(Dataset items)
-- Opening Marker --

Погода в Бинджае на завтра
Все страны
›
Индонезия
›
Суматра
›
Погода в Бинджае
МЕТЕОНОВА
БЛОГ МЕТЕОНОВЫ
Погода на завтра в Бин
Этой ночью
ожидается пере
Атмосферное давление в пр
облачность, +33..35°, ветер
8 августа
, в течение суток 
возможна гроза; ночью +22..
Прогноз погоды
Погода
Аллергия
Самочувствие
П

-- Closing Marker --

ACTION ITEM> Rename "Суматра" to "Ява" everywhere in the data above and leave every other line unchanged.

ANSWER TO THIS TASK>
Погода в Бинджае на завтра
Все страны
›
Индонезия
›
Ява
›
Погода в Бинджае
МЕТЕОНОВА
БЛОГ МЕТЕОНОВЫ
Погода на завтра в Бин
Этой ночью
ожидается пере
Атмосферное давление в пр
облачность, +33..35°, ветер
8 августа
, в течение суток 
возможна гроза; ночью +22..
Прогноз погоды
Погода
Аллергия
Самочувствие
П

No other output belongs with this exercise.